Quantas vezes repetimos para nós mesmos a veracidade dos
“para sempre” impossíveis? Quantas vezes, entre lágrimas, não respiramos fundo
e acreditamos piamente em nossos “nunca mais”? Advérbios cheios de significado
num momento específico, e que perdem sua intensidade conforme o tempo passa e
as velhas desculpas se instalam em seus devidos lugares, justificando nossas
falhas. Alguns erros são verdadeiros vícios: aproveitam-se das fissuras de
nossas personalidades e por ela são atraídos, refugiando-se nas teorias
complexas que inventamos para permitir que eles se repitam.
2014 foi um ano decisivo em minha vida porque decidi romper
alguns ciclos intermináveis que me perseguiam, e essa foi de longe a mudança
mais radical (e mais difícil) que executei.
É necessário livrar-se dos sentimentos inúteis, em primeiro
lugar, porque só assim a franqueza tem a liberdade de repousar nos olhos sem o
ímpeto de destruição. A arrogância e a autocomiseração são meros exemplos de
uma infinidade de emoções que atuam no naufrágio cotidiano. Somos ensinados a
lamentar nossos lapsos, a ajoelhar-nos para pedir-lhes perdão, esperando a
salvação externa. A indústria da culpa move engrenagens que permitem a morte da
autocrítica e uma boa noite de sono. É difícil despir-se dos pretextos usuais -
não é fácil aceitar a carga de responsabilidade a nós delegada em cada gesto.
Contudo, fazê-lo é permitir que sejamos protagonistas da nossa própria
história. Permite um olhar demorado sobre o espelho – permite o crescimento
sincero.
2014 foi também sobre testar limites. Foi sobre chegar à
exaustão, e também sobre privar-me de comportamentos tóxicos que não me faziam
bem de verdade – e daqui cito o açúcar em demasia e pessoas não-confiáveis.
Perdi 12 kg e algumas “amizades” a partir dessa filosofia, e indubitavelmente o
esforço foi válido.
Conforme aprendi a aceitar-me, o caos mental foi sendo
amenizado, pouco a pouco. Depois de um verdadeiro apocalipse interno em busca
de respostas, descobri a doçura das perguntas certas. Aprendi que o silêncio
não muda mentes intolerantes, mas preserva minha sanidade. Aprendi que, às
vezes, as pessoas que amamos optam por chafurdar na lama da infelicidade, e que
por mais que queiramos oferecer auxílio, ele de nada vale quando a revolução
não é pessoal (e essa foi a lição mais dolorida de todas).
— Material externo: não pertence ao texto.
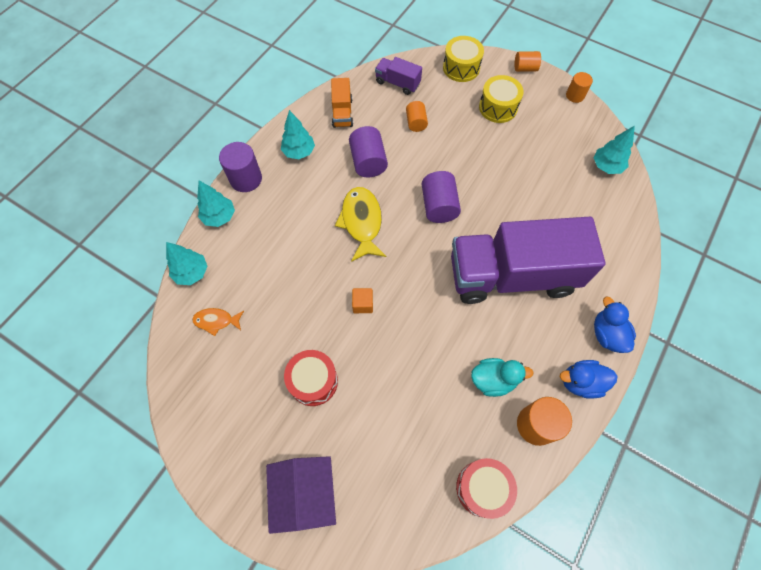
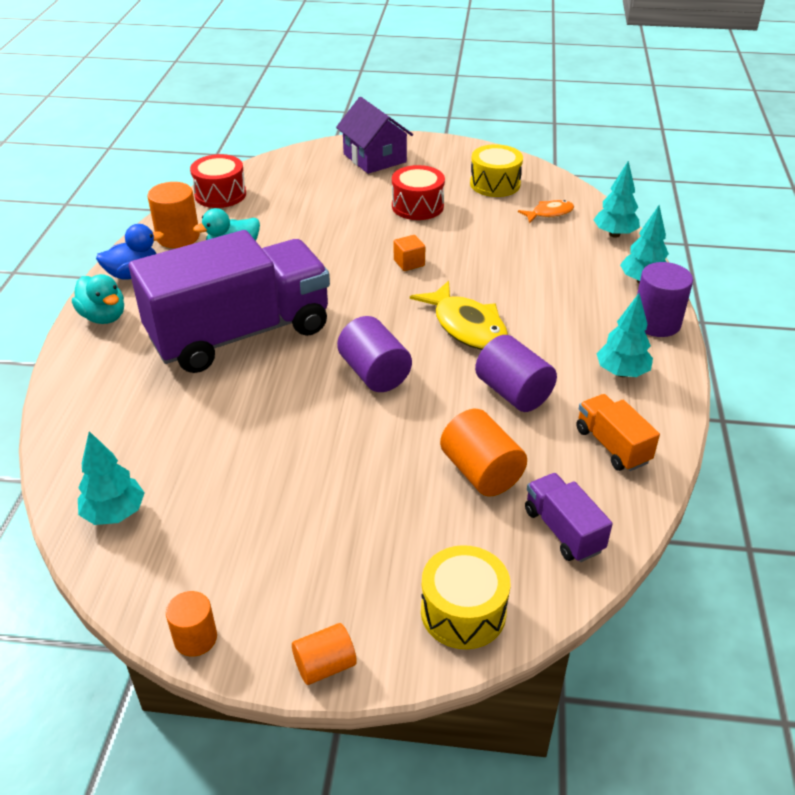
camera: 155 degrees right, 25 degrees down
(397, 83) = (563, 530): purple truck -> purple truck turned 120 degrees counterclockwise
(416, 123) = (481, 472): orange cylinder -> orange cylinder, size x1.60
(498, 107) = (349, 552): yellow drum -> yellow drum (495, 184)
(607, 334) = (104, 317): blue duck -> turquoise duck

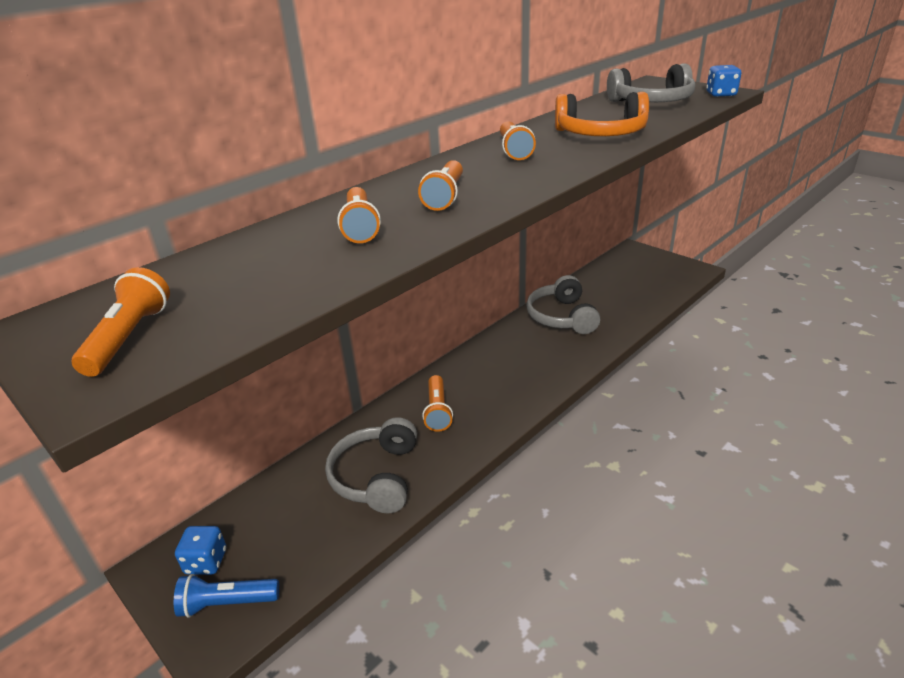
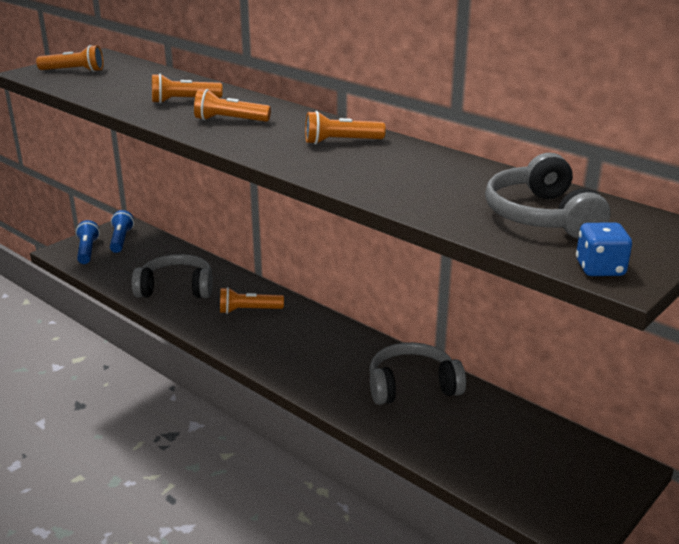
camera: 85 degrees right, 5 degrees down
(206, 562) = (121, 240): blue dice -> blue flashlight
(600, 134) = (392, 179): orange headphones -> none

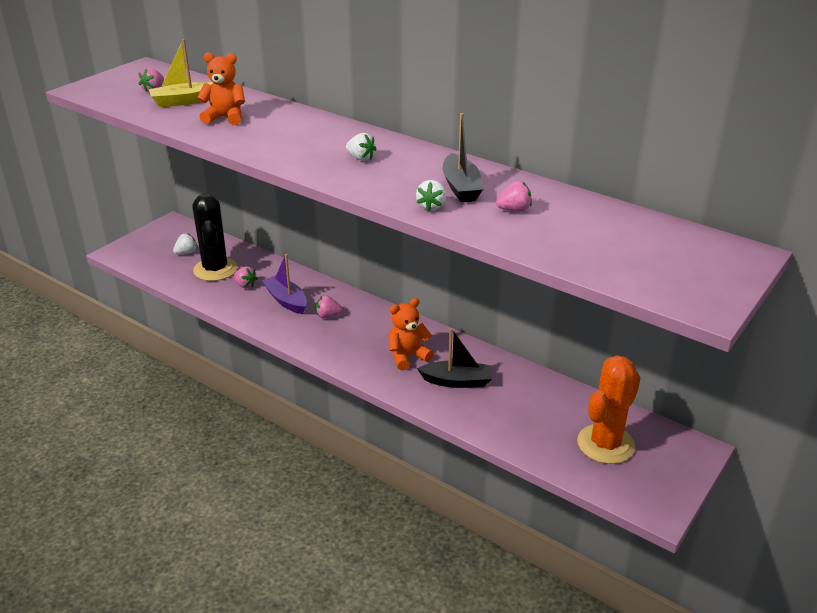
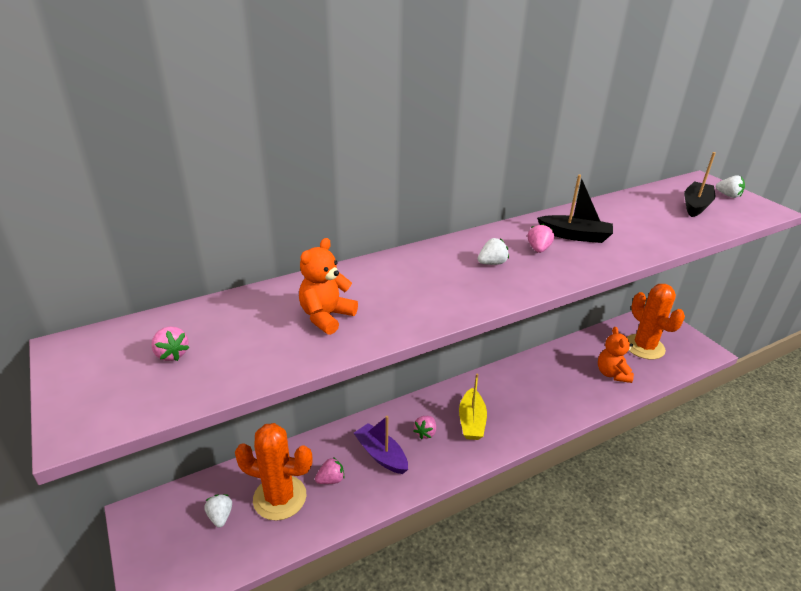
camera: 65 degrees left, 0 degrees up
(184, 101) = (243, 336): yellow boat -> yellow boat (471, 421)
(215, 269) = (280, 497): black cactus -> orange cactus
(286, 300) = (381, 455): purple boat -> purple boat turned 60 degrees clockwise
(407, 356) = (511, 403): orange teddy bear -> orange teddy bear (612, 373)
(431, 206) = (605, 256): white strawberry -> white strawberry (728, 195)
(457, 381) = (554, 387): black boat -> black boat (695, 205)
(514, 210) = (622, 227): pink strawberry -> pink strawberry (538, 249)

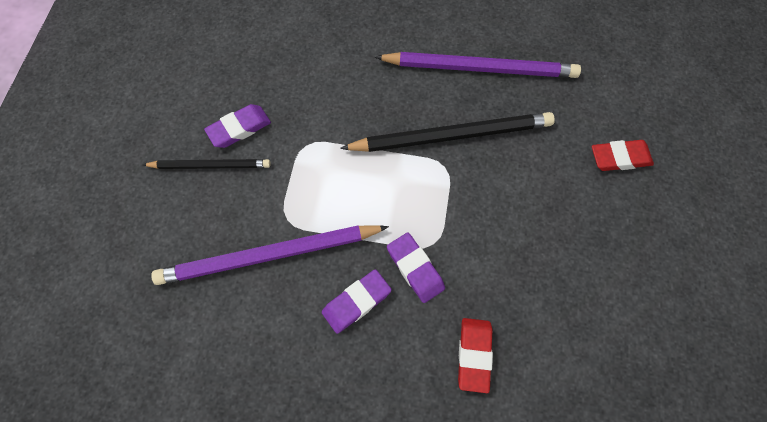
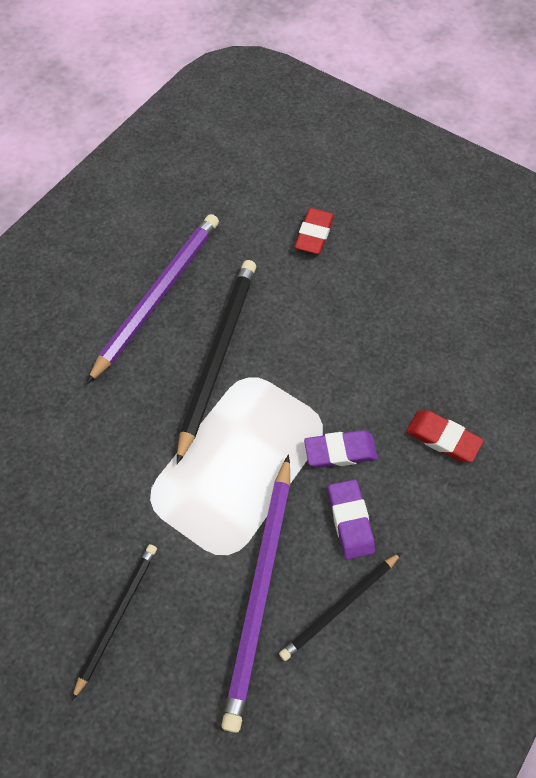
camera: 65 degrees left, 5 degrees down
(239, 128) = (87, 565): purple eraser -> none
(280, 323) = (340, 606): none -> black pencil

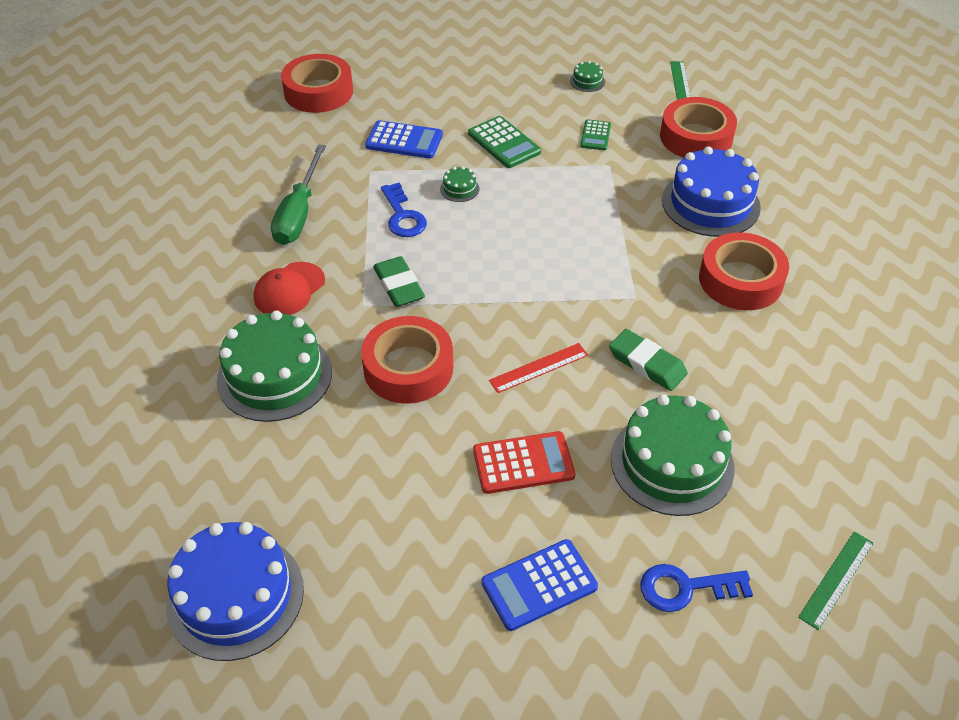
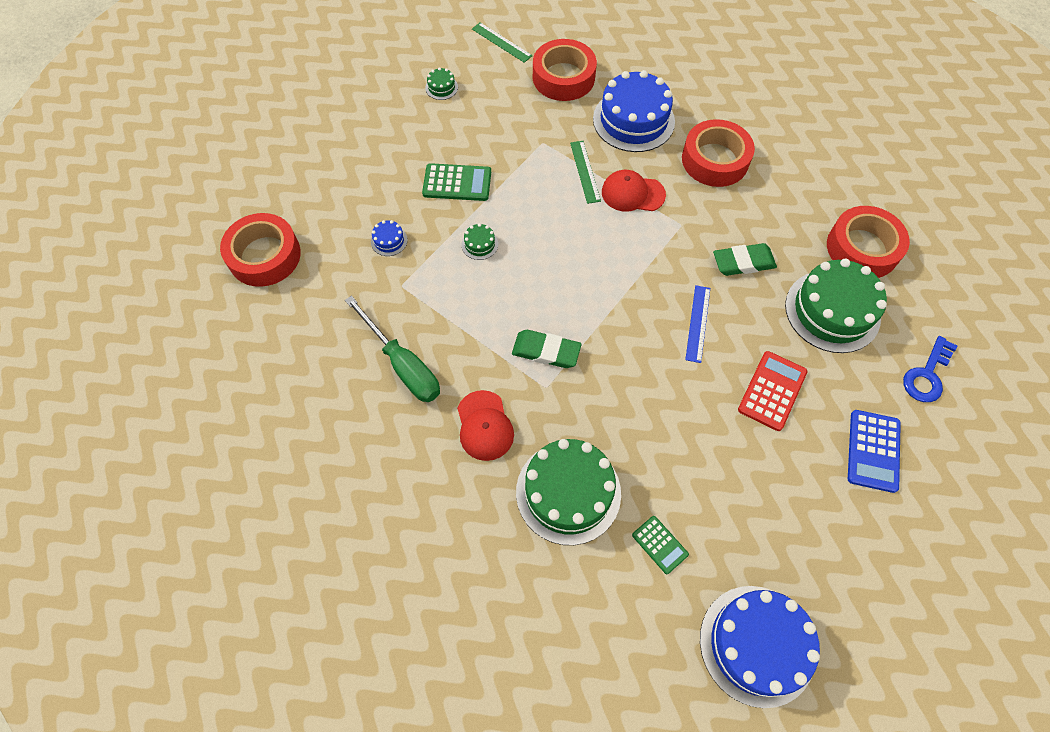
camera: 50 degrees left, 15 degrees up
(403, 216) = (474, 299): blue key -> none
(404, 141) = (389, 240): blue calculator -> blue cake
(408, 368) = (633, 400): red tape -> red tape (862, 248)
(539, 368) = (698, 323): red ruler -> blue ruler
(595, 135) = (505, 127): green calculator -> green calculator (659, 545)
(628, 247) = (632, 193): none -> red cap
(836, 579) = (970, 297): green ruler -> green ruler (585, 171)

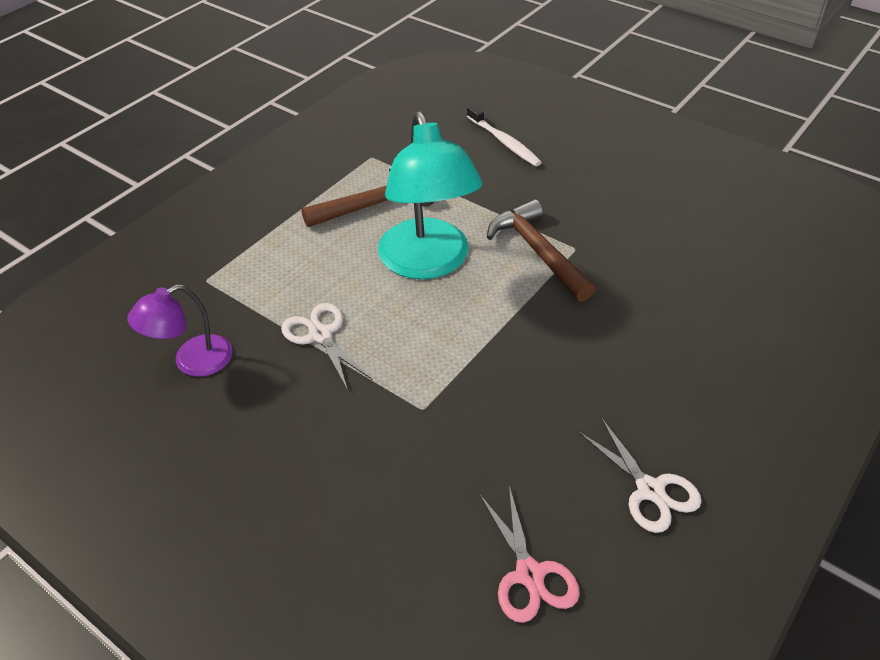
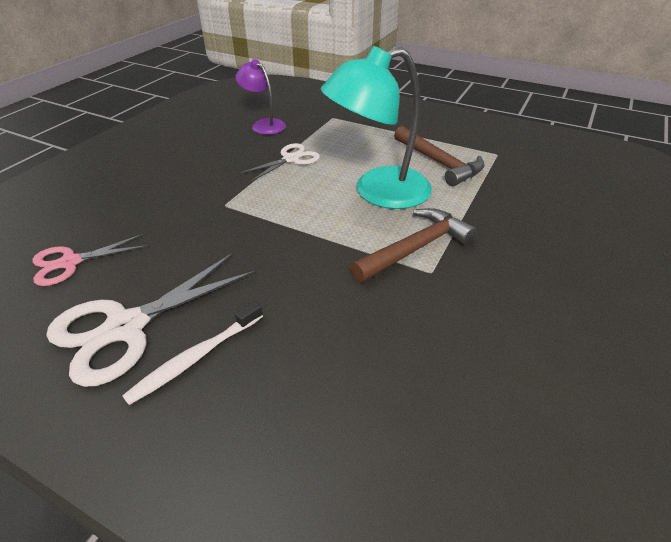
camera: 80 degrees right, 5 degrees down
(504, 142) = (575, 217): white toothbrush -> white toothbrush (195, 358)
(650, 490) = (126, 327): white scissors -> white scissors, size x1.66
Aprendi, acima de tudo, que promessas longínquas e pontos de
partida genéricos de nada servem. Por isso, eu espero que você consiga lutar
por um futuro melhor mês que vem, na próxima segunda-feira, daqui a dois dias,
daqui a 20 horas. Espero que você não desista dos seus sonhos quando gente
entediada vier enumerar motivos pelos quais você não pode alcançá-los. Que você
tenha coragem de admitir seus erros, e mais coragem ainda para se perdoar. Que
tenha calma para apreciar os pequenos momentos, que no fim das contas são
aqueles que nos fazem sorrir e iluminam um dia qualquer. Que tenha sabedoria
para não gastar energia com o que não vale a pena, e que tenha amor para lidar
com toda a intolerância que nos cerca. Amor para não ser intolerante, também.
Meu 2015 será um ano pós-revolução, e não espero o melhor dele. Cansei de esperar: quero o melhor de mim. Para você, eventual leitor e silencioso amigo, meus sinceros desejos de força, coragem, calma, sabedoria e amor. Todos supracitados, todos de coração.
*
Caso alguém tenha ficado preocupado, meu irmão de sete anos me perdoou, e no próximo dia de sol
provavelmente estaremos novamente na praia, nos divertindo. É de momentos assim
que pretendo me cercar, se não para sempre - um termo vão e impreciso - pelo máximo de tempo que eu for capaz.